→ 課題 A: 組織の暗黙のルールについての本文のうち、「暗黙のルールですから、それは」から「を見逃さないことが大事です。」までをすべて、そのまま書き写してください。

→ 本文:
━━━━━━

異動や昇進、企画の通る・通らないなど、釈然としないことの多くは、その理由が明確ではありません。裏で暗黙のルールが働いていたり、社内の政治力が影響を与えていたりします。これは、ある程度の規模の組織である以上やむをえないことです。そうした政治的な意思決定がまったく存在しない「ホワイトな組織」を夢想することは、夢想に終わりがちかもしれません。

暗黙のルールですから、それは言葉にならないルールということです。その決裁ルートも不明瞭であることが少なくありません。また暗黙のルールには、組織構成員の「感情」も大きな影響をもたらしていることがあります。ビジネスは「ロジック」で動いているのはなく、「感情」で動くことも多いのです。

重要なことほど暗黙知化されている

言葉にならないこと、決裁ルートが不明瞭であること、また感情で動きやすいものは、それを「感じること」が重要です。基本的にこういう事案が起きたときは、誰がどう動くかをつぶさに観察するしかないと思います。ビジネスは「観察」からはじまります。観察力には個人差があり、見ている人は見ているし、見ていない人は見ていません。

ただし、暗黙のルールがときたま表に出るときがあります。それは、その会社に長くいるベテランや、組織のキーマンが「そういうときは、こうするんだよ」とこっそり教えてくれる瞬間です。暗黙知が半形式知化する、またとない機会です。それを見逃さないことが大事です。

━━━━━━

→ 提供データ:
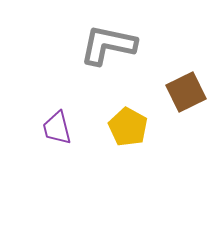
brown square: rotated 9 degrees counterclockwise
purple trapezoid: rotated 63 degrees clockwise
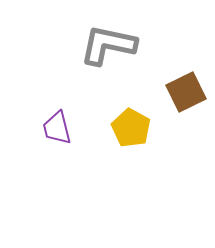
yellow pentagon: moved 3 px right, 1 px down
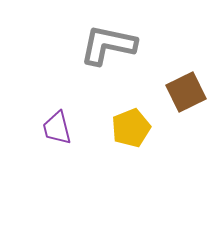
yellow pentagon: rotated 21 degrees clockwise
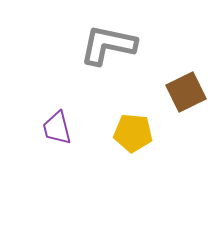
yellow pentagon: moved 2 px right, 5 px down; rotated 27 degrees clockwise
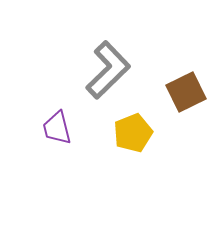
gray L-shape: moved 25 px down; rotated 124 degrees clockwise
yellow pentagon: rotated 27 degrees counterclockwise
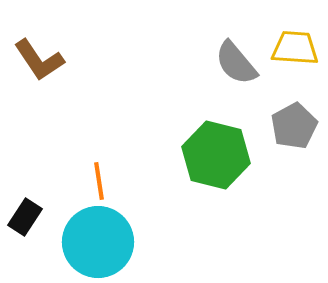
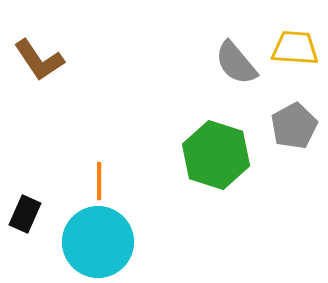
green hexagon: rotated 4 degrees clockwise
orange line: rotated 9 degrees clockwise
black rectangle: moved 3 px up; rotated 9 degrees counterclockwise
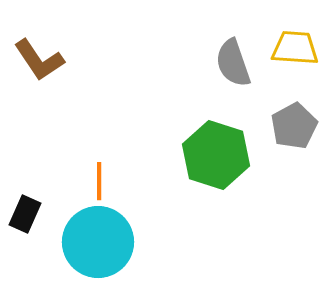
gray semicircle: moved 3 px left; rotated 21 degrees clockwise
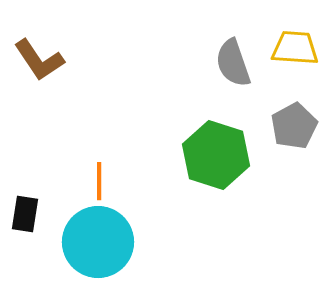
black rectangle: rotated 15 degrees counterclockwise
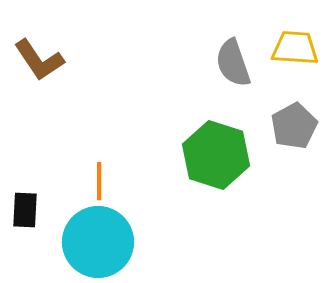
black rectangle: moved 4 px up; rotated 6 degrees counterclockwise
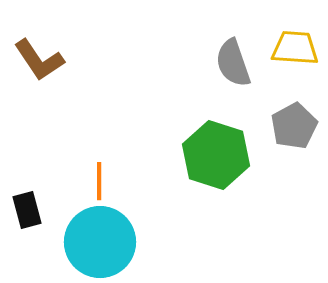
black rectangle: moved 2 px right; rotated 18 degrees counterclockwise
cyan circle: moved 2 px right
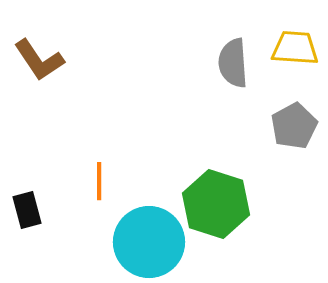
gray semicircle: rotated 15 degrees clockwise
green hexagon: moved 49 px down
cyan circle: moved 49 px right
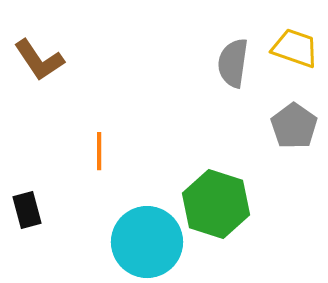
yellow trapezoid: rotated 15 degrees clockwise
gray semicircle: rotated 12 degrees clockwise
gray pentagon: rotated 9 degrees counterclockwise
orange line: moved 30 px up
cyan circle: moved 2 px left
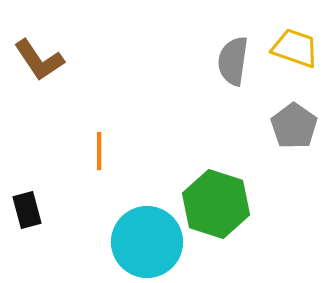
gray semicircle: moved 2 px up
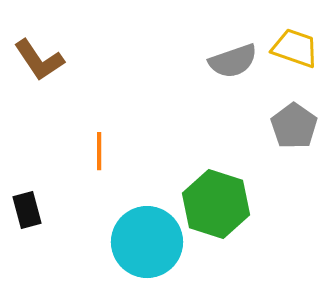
gray semicircle: rotated 117 degrees counterclockwise
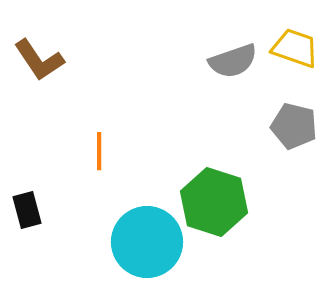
gray pentagon: rotated 21 degrees counterclockwise
green hexagon: moved 2 px left, 2 px up
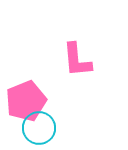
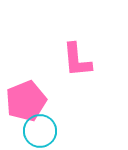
cyan circle: moved 1 px right, 3 px down
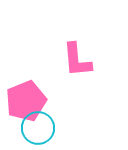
cyan circle: moved 2 px left, 3 px up
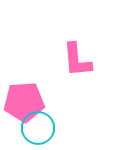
pink pentagon: moved 2 px left, 1 px down; rotated 18 degrees clockwise
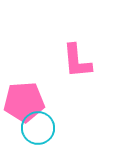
pink L-shape: moved 1 px down
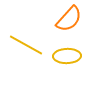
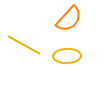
yellow line: moved 2 px left
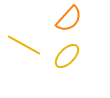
yellow ellipse: rotated 44 degrees counterclockwise
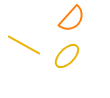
orange semicircle: moved 3 px right
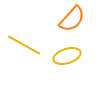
yellow ellipse: rotated 28 degrees clockwise
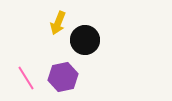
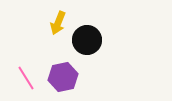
black circle: moved 2 px right
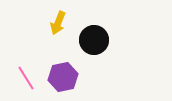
black circle: moved 7 px right
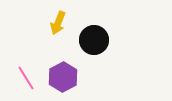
purple hexagon: rotated 16 degrees counterclockwise
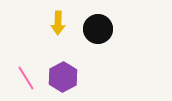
yellow arrow: rotated 20 degrees counterclockwise
black circle: moved 4 px right, 11 px up
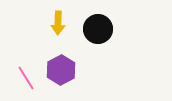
purple hexagon: moved 2 px left, 7 px up
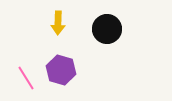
black circle: moved 9 px right
purple hexagon: rotated 16 degrees counterclockwise
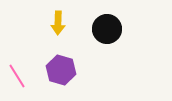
pink line: moved 9 px left, 2 px up
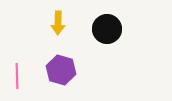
pink line: rotated 30 degrees clockwise
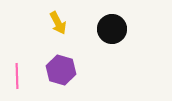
yellow arrow: rotated 30 degrees counterclockwise
black circle: moved 5 px right
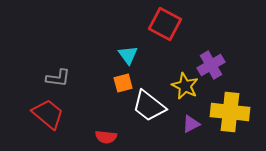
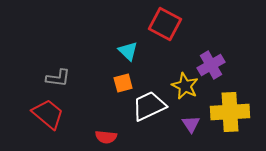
cyan triangle: moved 4 px up; rotated 10 degrees counterclockwise
white trapezoid: rotated 117 degrees clockwise
yellow cross: rotated 9 degrees counterclockwise
purple triangle: rotated 36 degrees counterclockwise
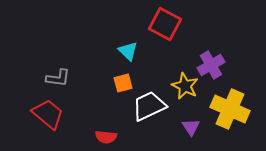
yellow cross: moved 3 px up; rotated 27 degrees clockwise
purple triangle: moved 3 px down
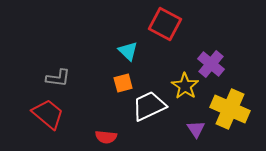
purple cross: moved 1 px up; rotated 20 degrees counterclockwise
yellow star: rotated 8 degrees clockwise
purple triangle: moved 5 px right, 2 px down
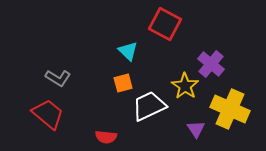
gray L-shape: rotated 25 degrees clockwise
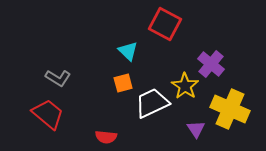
white trapezoid: moved 3 px right, 3 px up
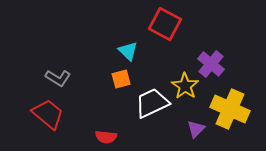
orange square: moved 2 px left, 4 px up
purple triangle: rotated 18 degrees clockwise
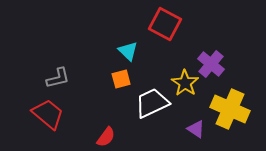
gray L-shape: rotated 45 degrees counterclockwise
yellow star: moved 3 px up
purple triangle: rotated 42 degrees counterclockwise
red semicircle: rotated 60 degrees counterclockwise
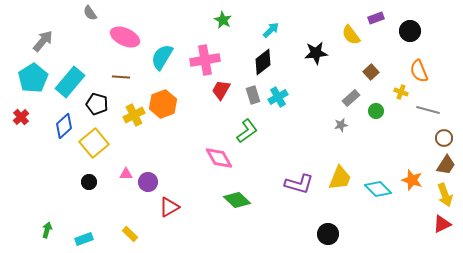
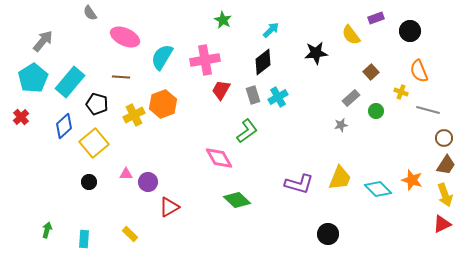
cyan rectangle at (84, 239): rotated 66 degrees counterclockwise
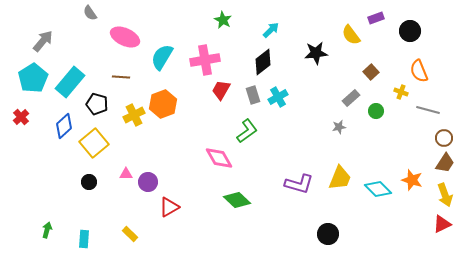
gray star at (341, 125): moved 2 px left, 2 px down
brown trapezoid at (446, 165): moved 1 px left, 2 px up
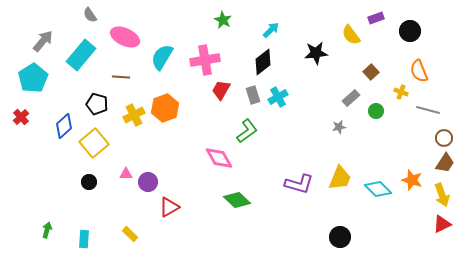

━━━━━━

→ 課題 B: 上の行のうち、「pink line: rotated 30 degrees clockwise」を含む行から「purple triangle: moved 3 px down」を含む行まで（両端を含む）だけを、「yellow cross」を「green cross」に置き換え、ほかは一切変えずに書き直してください。画像は答えに入れないでください。

→ 正解 A:
暗黙のルールですから、それは言葉にならないルールということです。その決裁ルートも不明瞭であることが少なくありません。また暗黙のルールには、組織構成員の「感情」も大きな影響をもたらしていることがあります。ビジネスは「ロジック」で動いているのはなく、「感情」で動くことも多いのです。

重要なことほど暗黙知化されている

言葉にならないこと、決裁ルートが不明瞭であること、また感情で動きやすいものは、それを「感じること」が重要です。基本的にこういう事案が起きたときは、誰がどう動くかをつぶさに観察するしかないと思います。ビジネスは「観察」からはじまります。観察力には個人差があり、見ている人は見ているし、見ていない人は見ていません。

ただし、暗黙のルールがときたま表に出るときがあります。それは、その会社に長くいるベテランや、組織のキーマンが「そういうときは、こうするんだよ」とこっそり教えてくれる瞬間です。暗黙知が半形式知化する、またとない機会です。それを見逃さないことが大事です。

→ 正解 B:
pink line: rotated 30 degrees clockwise
yellow arrow: rotated 30 degrees counterclockwise
black circle: moved 5 px right
cyan triangle: moved 4 px up; rotated 10 degrees counterclockwise
white trapezoid: rotated 117 degrees clockwise
green cross: rotated 9 degrees counterclockwise
purple triangle: rotated 36 degrees counterclockwise
green cross: moved 3 px up; rotated 27 degrees clockwise
purple triangle: moved 3 px down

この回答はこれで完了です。